Autore: NEUMAYR, Antonio (1772-1859)

Tipografo: nel Seminario di Padova

Dati tipografici: Padova, 1807


THE PRATO DELLA VALLE EXPLAINED

Large 8vo (242x165 mm). XVI, 1-29, [3], 31-208, [4], 211-427, [3]-431-441, [3 blank] pp. Nicely bound in contemporary richly gilt calf, spine with five raised bands and morocco lettering piece, gilt edges, marbled endleaves (minor restorations to spine and joints). A very good copy printed on large paper.

First edition of one of the earliest monographs entirely devoted to a single city square, the famous Padua Prato della Valle, one of the largest and most peculiar squares in Italy. The square originally belonged to the abbey of Santa Giustina until 1767, when it became the property of the city of Padua. The architect Andrea Memmo (depicted in the final statue of the exterior ring) was responsible for the renovation of the square started at the end of 18th century and still ongoing when Neumayr wrote his book.
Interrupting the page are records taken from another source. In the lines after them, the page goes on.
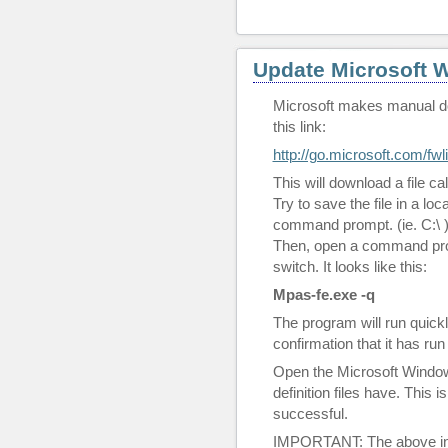
Update Microsoft 
Microsoft makes manual dow
this link:
http://go.microsoft.com/fwl
This will download a file ca
Try to save the file in a loc
command prompt. (ie. C:\ 
Then, open a command pro
switch. It looks like this:
Mpas-fe.exe -q
The program will run quickl
confirmation that it has run 
Open the Microsoft Windo
definition files have. This
successful.
IMPORTANT: The above inf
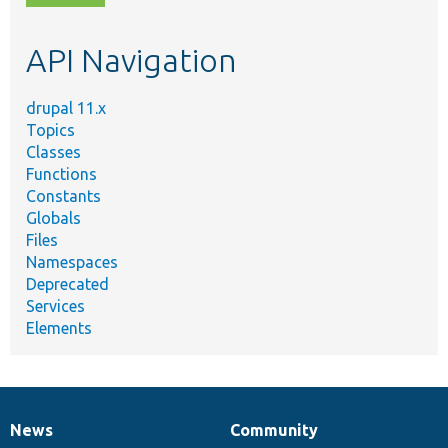
topic,
etc.
API Navigation
drupal 11.x
Topics
Classes
Functions
Constants
Globals
Files
Namespaces
Deprecated
Services
Elements
News
Community
News
Our
Documentation
Drupal
Governance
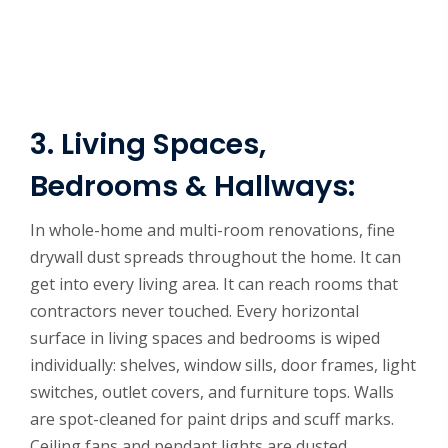
3. Living Spaces,
Bedrooms & Hallways:
In whole-home and multi-room renovations, fine
drywall dust spreads throughout the home. It can
get into every living area. It can reach rooms that
contractors never touched. Every horizontal
surface in living spaces and bedrooms is wiped
individually: shelves, window sills, door frames, light
switches, outlet covers, and furniture tops. Walls
are spot-cleaned for paint drips and scuff marks.
Ceiling fans and pendant lights are dusted.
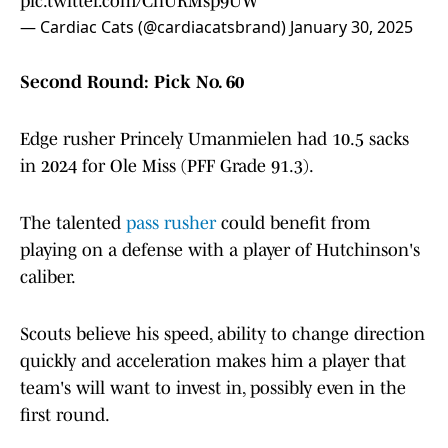
pic.twitter.com/CnURMsp9UW
— Cardiac Cats (@cardiacatsbrand)
January 30, 2025
Second Round: Pick No. 60
Edge rusher Princely Umanmielen had 10.5 sacks
in 2024 for Ole Miss (PFF Grade 91.3).
The talented
pass rusher
could benefit from
playing on a defense with a player of Hutchinson's
caliber.
Scouts believe his speed, ability to change direction
quickly and acceleration makes him a player that
team's will want to invest in, possibly even in the
first round.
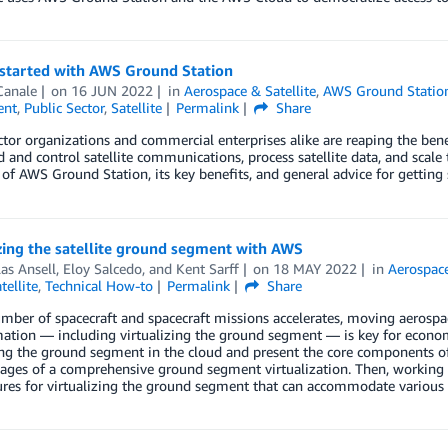
 started with AWS Ground Station
Canale
on
16 JUN 2022
in
Aerospace & Satellite
,
AWS Ground Statio
ent
,
Public Sector
,
Satellite
Permalink
Share
ctor organizations and commercial enterprises alike are reaping the be
nd control satellite communications, process satellite data, and scale th
of AWS Ground Station, its key benefits, and general advice for getting 
zing the satellite ground segment with AWS
as Ansell
,
Eloy Salcedo
, and
Kent Sarff
on
18 MAY 2022
in
Aerospace
tellite
,
Technical How-to
Permalink
Share
mber of spacecraft and spacecraft missions accelerates, moving aerospace
ation — including virtualizing the ground segment — is key for economic 
ing the ground segment in the cloud and present the core components of
tages of a comprehensive ground segment virtualization. Then, working 
ures for virtualizing the ground segment that can accommodate various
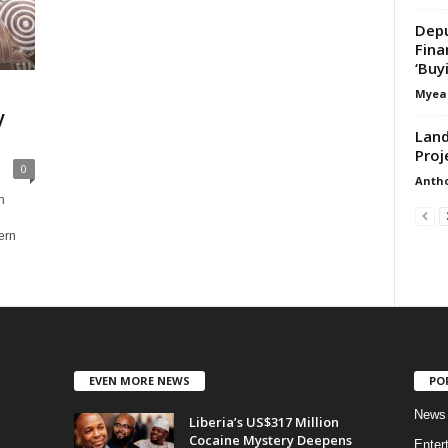
Depu
Fina
‘Buy
Myea
y
Land
Proj
0
Anth
n
ern
EVEN MORE NEWS
PO
News
Liberia’s US$317 Million
Cocaine Mystery Deepens
Enter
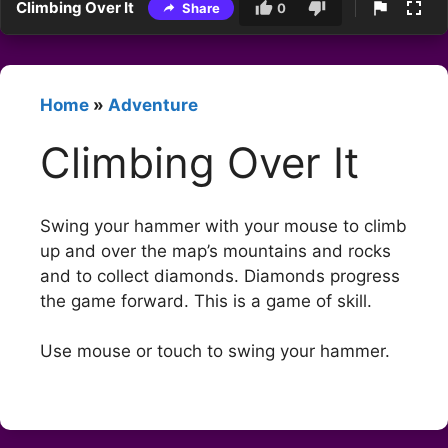
Climbing Over It
Share
0
Home
»
Adventure
Climbing Over It
Swing your hammer with your mouse to climb
up and over the map’s mountains and rocks
and to collect diamonds. Diamonds progress
the game forward. This is a game of skill.
Use mouse or touch to swing your hammer.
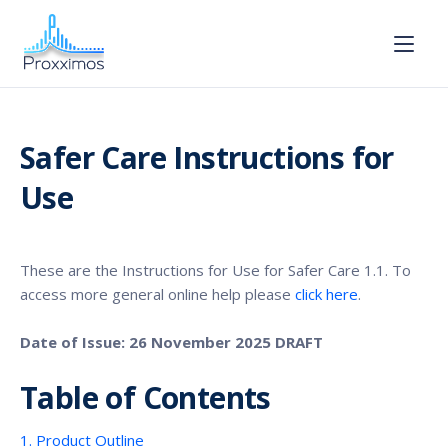
Safer Care Instructions for
Use
These are the Instructions for Use for Safer Care 1.1. To
access more general online help please
click here
.
Date of Issue: 26 November 2025 DRAFT
Table of Contents
1. Product Outline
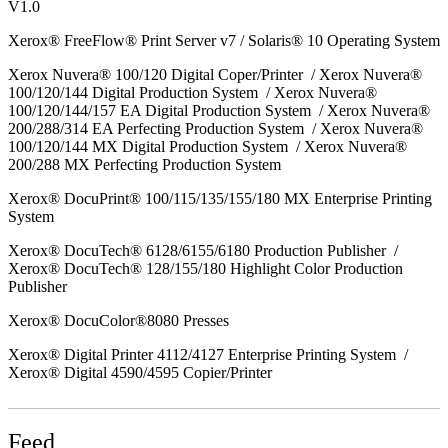
V1.0
Xerox® FreeFlow® Print Server v7 / Solaris® 10 Operating System
Xerox Nuvera® 100/120 Digital Coper/Printer / Xerox Nuvera®
100/120/144 Digital Production System / Xerox Nuvera®
100/120/144/157 EA Digital Production System / Xerox Nuvera®
200/288/314 EA Perfecting Production System / Xerox Nuvera®
100/120/144 MX Digital Production System / Xerox Nuvera®
200/288 MX Perfecting Production System
Xerox® DocuPrint® 100/115/135/155/180 MX Enterprise Printing
System
Xerox® DocuTech® 6128/6155/6180 Production Publisher /
Xerox® DocuTech® 128/155/180 Highlight Color Production
Publisher
Xerox® DocuColor®8080 Presses
Xerox® Digital Printer 4112/4127 Enterprise Printing System /
Xerox® Digital 4590/4595 Copier/Printer
Feed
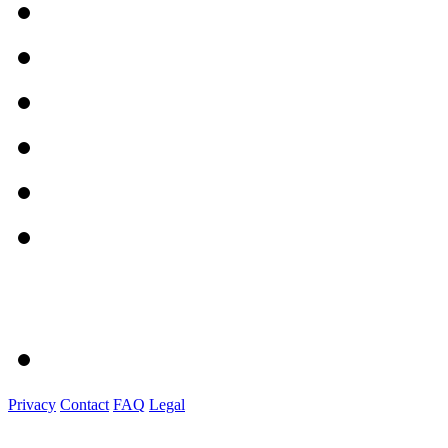
Privacy
Contact
FAQ
Legal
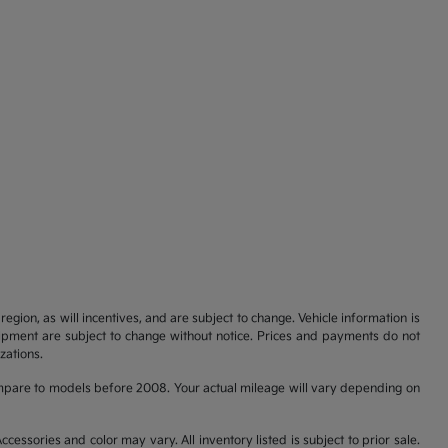
gion, as will incentives, and are subject to change. Vehicle information is
uipment are subject to change without notice. Prices and payments do not
zations.
pare to models before 2008. Your actual mileage will vary depending on
cessories and color may vary. All inventory listed is subject to prior sale.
By describing the square and recounting its history, Neumayr's work also represents a major source, still cited today, of bio-bibliographical information on the most famous citizens of Padua. The two parts in which the book is divided, deal respectively with the exterior ring (containing 44 statues of illustrious figures somehow related to the city of Padua) and the interior ring (containing a further 44 statues and obelisks) that encircles the Prato. At the end is a section devoted to the inscriptions found on the Etruscan vases and on the bridges of the Prato.

Among the notable figures represented with a statue and described in Neumayr's extensive biographical notes, are, only to mention a few: pope Alexander VIII (p. 319), Ludovico Ariosto (p. 121), Antonio Canova (p. 327), pope Eugene IV (p. 104), Galileo Galilei (p. 173), Fortunio Liceti (p. 241), Andrea Mantegna (p. 94), Giovanni Battista Morgagni (p. 389), Giovan Francesco Mussato (p. 58), Petrarch (p. 153), Giovanni Poleni (p. 250), Sperone Speroni (p. 213), Gaspara Stampa (p. 419), Giuseppe Tartini (p. 135), Torquato Tasso (p. 40), etc.

Antonio Neumayr was born in Vienna in 1772. He graduated in philosophy and medicine at the University of Padua. He was a member of the Accademia dei Filareti of Venice, the Academy of Sciences of Turin, and the Accademia Olimpica of Vicenza. He died in Venice in 1859 (cf. A. Maggiolo, I soci dell'Accademia patavina dalla sua fondazione (1599), Padua, 1983, ad indicem).

Lauro, 2003; Italian Union Catalogue, IT\ICCU\RMLE\008693.